__Problem to work on__
Where the data below has the string "FRITZING", return the whole line.

__Materials provided__
*** Block opens ***

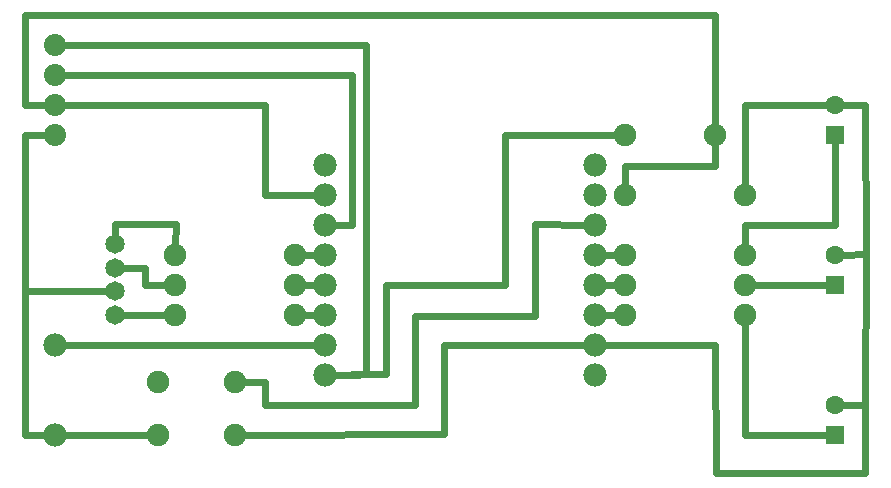
<source format=gbl>
G04 MADE WITH FRITZING*
G04 WWW.FRITZING.ORG*
G04 DOUBLE SIDED*
G04 HOLES PLATED*
G04 CONTOUR ON CENTER OF CONTOUR VECTOR*
%ASAXBY*%
%FSLAX23Y23*%
%MOIN*%
%OFA0B0*%
%SFA1.0B1.0*%
%ADD10C,0.077778*%
%ADD11C,0.073889*%
%ADD12C,0.065000*%
%ADD13C,0.075000*%
%ADD14C,0.062992*%
%ADD15C,0.078000*%
%ADD16R,0.062992X0.062992*%
%ADD17C,0.024000*%
%LNCOPPER0*%
G90*
G70*
G54D10*
X1153Y1075D03*
X1153Y975D03*
X1153Y875D03*
X1153Y775D03*
X1153Y675D03*
X1153Y575D03*
X1153Y475D03*
X1153Y375D03*
X2053Y375D03*
X2053Y475D03*
X2053Y575D03*
X2053Y675D03*
X2053Y775D03*
X2053Y875D03*
X2053Y975D03*
X2053Y1075D03*
G54D11*
X253Y1175D03*
X253Y1275D03*
X253Y1375D03*
X253Y1475D03*
G54D12*
X453Y575D03*
X453Y654D03*
X453Y732D03*
X453Y811D03*
G54D13*
X2153Y1175D03*
X2453Y1175D03*
X853Y175D03*
X597Y175D03*
X853Y352D03*
X597Y352D03*
G54D14*
X2853Y176D03*
X2853Y275D03*
X2853Y676D03*
X2853Y775D03*
X2853Y1176D03*
X2853Y1275D03*
G54D15*
X253Y175D03*
X253Y475D03*
G54D13*
X653Y575D03*
X1053Y575D03*
X653Y675D03*
X1053Y675D03*
X653Y775D03*
X1053Y775D03*
X2153Y975D03*
X2553Y975D03*
X2153Y575D03*
X2553Y575D03*
X2153Y775D03*
X2553Y775D03*
X2153Y675D03*
X2553Y675D03*
G54D16*
X2853Y176D03*
X2853Y676D03*
X2853Y1176D03*
G54D17*
X2954Y1274D02*
X2880Y1275D01*
D02*
X2957Y777D02*
X2880Y776D01*
D02*
X1751Y1175D02*
X1751Y676D01*
D02*
X1751Y676D02*
X1355Y676D01*
D02*
X1355Y676D02*
X1355Y378D01*
D02*
X1355Y378D02*
X1182Y375D01*
D02*
X2124Y1175D02*
X1751Y1175D01*
D02*
X2153Y1072D02*
X2451Y1072D01*
D02*
X2451Y1072D02*
X2453Y1146D01*
D02*
X2153Y1004D02*
X2153Y1072D01*
D02*
X1242Y875D02*
X1182Y875D01*
D02*
X1242Y1375D02*
X1242Y875D01*
D02*
X287Y1375D02*
X1242Y1375D01*
D02*
X569Y175D02*
X283Y175D01*
D02*
X283Y475D02*
X1124Y475D01*
D02*
X153Y175D02*
X153Y654D01*
D02*
X153Y654D02*
X429Y654D01*
D02*
X223Y175D02*
X153Y175D01*
D02*
X1290Y379D02*
X1290Y1475D01*
D02*
X1290Y1475D02*
X287Y1475D01*
D02*
X1182Y376D02*
X1290Y379D01*
D02*
X953Y975D02*
X953Y1275D01*
D02*
X953Y1275D02*
X152Y1274D01*
D02*
X152Y1274D02*
X152Y1576D01*
D02*
X152Y1576D02*
X2453Y1575D01*
D02*
X2453Y1575D02*
X2453Y1204D01*
D02*
X1124Y975D02*
X953Y975D01*
D02*
X153Y654D02*
X152Y1174D01*
D02*
X152Y1174D02*
X219Y1175D01*
D02*
X429Y654D02*
X153Y654D01*
D02*
X2553Y175D02*
X2553Y546D01*
D02*
X2826Y176D02*
X2553Y175D01*
D02*
X2826Y676D02*
X2582Y675D01*
D02*
X2553Y875D02*
X2553Y804D01*
D02*
X2854Y874D02*
X2553Y875D01*
D02*
X2853Y1150D02*
X2854Y874D01*
D02*
X2553Y1275D02*
X2553Y1004D01*
D02*
X2826Y1275D02*
X2553Y1275D01*
D02*
X2954Y1274D02*
X2957Y777D01*
D02*
X2957Y777D02*
X2954Y275D01*
D02*
X2954Y275D02*
X2880Y275D01*
D02*
X2453Y475D02*
X2082Y475D01*
D02*
X2457Y49D02*
X2453Y475D01*
D02*
X2954Y49D02*
X2457Y49D01*
D02*
X2954Y275D02*
X2954Y49D01*
D02*
X2880Y275D02*
X2954Y275D01*
D02*
X1550Y475D02*
X1550Y177D01*
D02*
X1550Y177D02*
X882Y175D01*
D02*
X2024Y475D02*
X1550Y475D01*
D02*
X454Y877D02*
X453Y835D01*
D02*
X655Y877D02*
X454Y877D01*
D02*
X654Y804D02*
X655Y877D01*
D02*
X1124Y775D02*
X1082Y775D01*
D02*
X1082Y675D02*
X1124Y675D01*
D02*
X552Y732D02*
X552Y676D01*
D02*
X552Y676D02*
X624Y675D01*
D02*
X477Y732D02*
X552Y732D01*
D02*
X1082Y575D02*
X1124Y575D01*
D02*
X477Y575D02*
X624Y575D01*
D02*
X2124Y575D02*
X2082Y575D01*
D02*
X2124Y675D02*
X2082Y675D01*
D02*
X2124Y775D02*
X2082Y775D01*
D02*
X1453Y573D02*
X1453Y274D01*
D02*
X1854Y573D02*
X1453Y573D01*
D02*
X1854Y877D02*
X1854Y573D01*
D02*
X1453Y274D02*
X953Y274D01*
D02*
X953Y274D02*
X953Y352D01*
D02*
X953Y352D02*
X882Y352D01*
D02*
X2024Y875D02*
X1854Y877D01*
G04 End of Copper0*
M02*
</source>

*** Block closes ***

__Answer box__
G04 MADE WITH FRITZING*
G04 WWW.FRITZING.ORG*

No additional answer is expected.